The Shutdown Fairness Act guarantees pay for essential federal employees and contractors required to work during a lapse in appropriations, effective retroactively to September 30, 2025.
Dusty Johnson
Representative
SD
The Shutdown Fairness Act ensures that federal employees and contractors deemed essential are automatically paid for the work they perform during a lapse in appropriations, starting in fiscal year 2026. This automatic funding mechanism from the Treasury covers standard pay and benefits for excepted employees until Congress passes a full-year budget. Once regular funding is enacted, these payments are charged against the agency's final appropriation.
The Shutdown Fairness Act is designed to fix one of the most frustrating side effects of government shutdowns: making essential federal workers and the contractors supporting them work without knowing when their next paycheck will arrive. Starting in fiscal year 2026, this bill sets up an automatic, mandatory funding stream to ensure these people get paid on time, even if Congress hasn't passed a budget.
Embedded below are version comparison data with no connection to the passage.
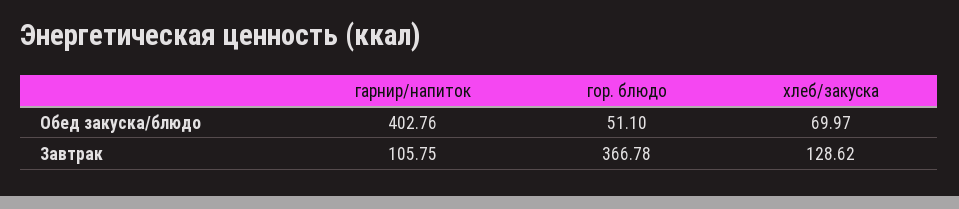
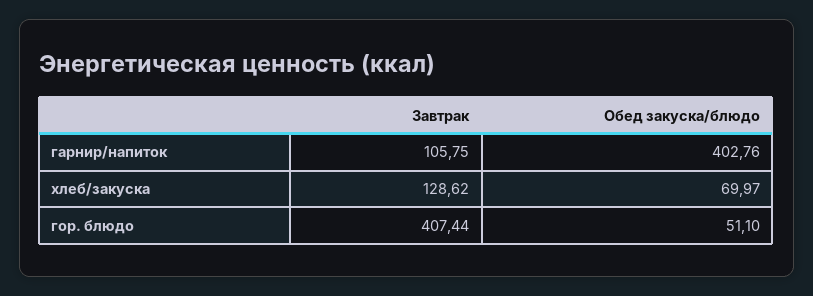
  {
    "гарнир/напиток": {
      "Обед закуска/блюдо": 402.76,
      "Завтрак": 105.75
    },
    "гор. блюдо": {
      "Обед закуска/блюдо": 51.1,
-     "Завтрак": 366.78
+     "Завтрак": 407.44
    },
    "хлеб/закуска": {
      "Обед закуска/блюдо": 69.97,
      "Завтрак": 128.62
    }
  }

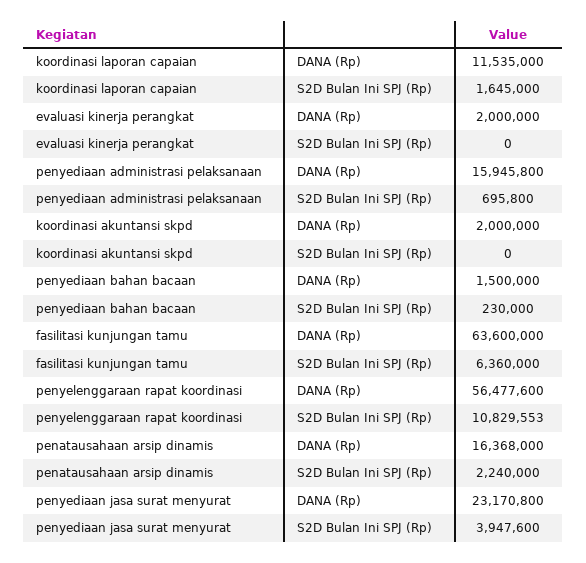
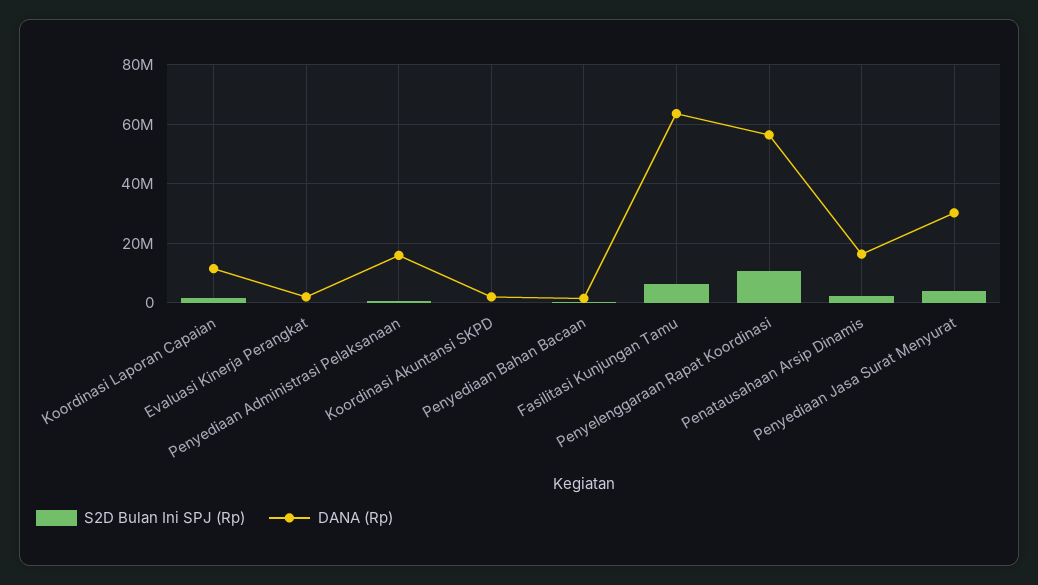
  {
    "DANA (Rp)": {
      "koordinasi laporan capaian": 11535000,
      "evaluasi kinerja perangkat": 2000000,
      "penyediaan administrasi pelaksanaan": 15945800,
      "koordinasi akuntansi skpd": 2000000,
      "penyediaan bahan bacaan": 1500000,
      "fasilitasi kunjungan tamu": 63600000,
      "penyelenggaraan rapat koordinasi": 56477600,
      "penatausahaan arsip dinamis": 16368000,
-     "penyediaan jasa surat menyurat": 23170800
+     "penyediaan jasa surat menyurat": 30000000
    },
    "S2D Bulan Ini SPJ (Rp)": {
      "koordinasi laporan capaian": 1645000,
      "evaluasi kinerja perangkat": 0,
      "penyediaan administrasi pelaksanaan": 695800,
      "koordinasi akuntansi skpd": 0,
      "penyediaan bahan bacaan": 230000,
      "fasilitasi kunjungan tamu": 6360000,
      "penyelenggaraan rapat koordinasi": 10829553,
      "penatausahaan arsip dinamis": 2240000,
      "penyediaan jasa surat menyurat": 3947600
    }
  }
Under the current system, when a government shutdown (or a “lapse in appropriations”) hits, essential staff—like air traffic controllers, border patrol agents, and certain medical personnel—are designated as “excepted employees” and required to work. Historically, they have been forced to wait until the shutdown ends and Congress passes separate legislation to authorize their back pay, creating massive financial stress. This bill changes that by automatically requiring the Treasury Department to set aside the necessary funds to cover the standard pay, allowances, and benefits for these employees for the time they perform “excepted work” (SEC. 2).
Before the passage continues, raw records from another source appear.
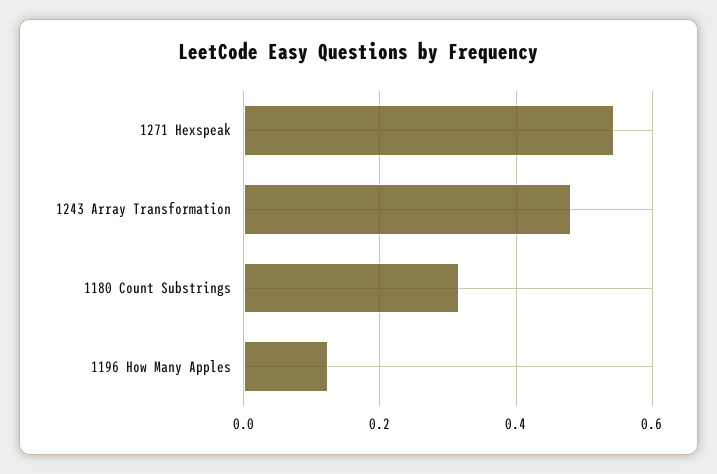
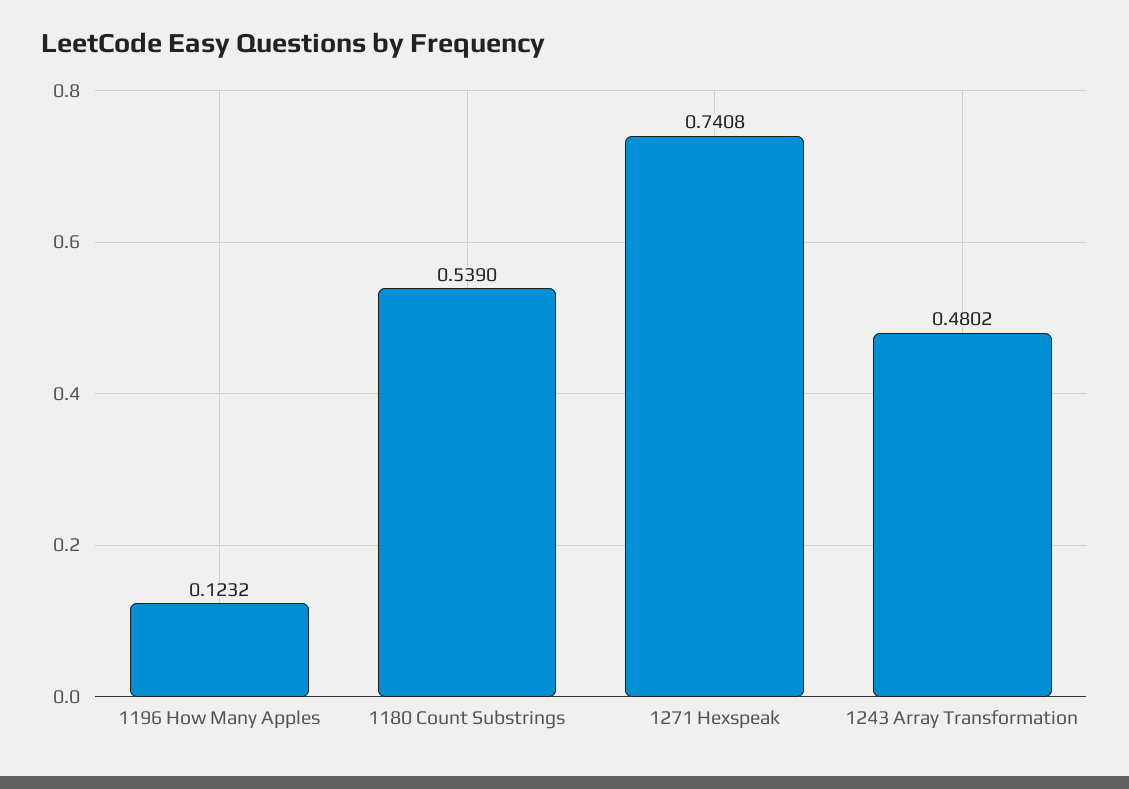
  {
-   "1271 Hexspeak": 0.54,
+   "1271 Hexspeak": 0.7408,
    "1243 Array Transformation": 0.4802,
-   "1180 Count Substrings": 0.32,
+   "1180 Count Substrings": 0.539,
    "1196 How Many Apples": 0.1232
  }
This guaranteed payment applies not only to federal employees but also to contractors who support these essential employees and are required to keep working during the lapse, a significant win for many service workers who are often left completely in the lurch during shutdowns. For anyone who has ever had to manage a household budget, the idea of working 100% of your hours for 0% of your pay is terrifying; this bill removes that threat for the people who literally keep the lights on and the country running during political deadlock.
The bill is clear that this special funding authority is only temporary. The guaranteed payments stop as soon as Congress passes a full-year funding bill for the agency (SEC. 2). Crucially, the law mandates that any payments made using this emergency authority must eventually be charged against the agency’s regular budget once the full funding bill passes. Think of it like an interest-free government credit card for payroll that gets paid off the second the regular budget appropriation comes through. This mechanism ensures that the money spent on pay during the shutdown is accounted for and doesn't just disappear into the ether.
One area where agency heads maintain significant power—and where the bill is a little fuzzy—is in defining who counts as an “Excepted Employee.” Agency leaders decide who must work during a funding lapse. This discretion extends to defining which contractors are “supporting these essential employees,” which means the scope of guaranteed pay could vary significantly between agencies. While this flexibility might be necessary for operational reasons, it is a point of medium vagueness that could lead to inconsistent application across the federal government.
While this bill is a huge relief for the hundreds of thousands of people required to work during a shutdown, it’s important to note what it doesn’t do. It doesn't prevent government shutdowns. It simply mitigates one of the worst financial consequences for a specific group of workers. The underlying political dysfunction that causes funding lapses remains untouched. For the general public, this means that while essential services are better protected because the workers are guaranteed pay, the non-essential services—like processing tax refunds or issuing permits—will still grind to a halt when the money runs out. The bill is a smart, practical fix for payroll, but it’s not a fix for the budget process itself.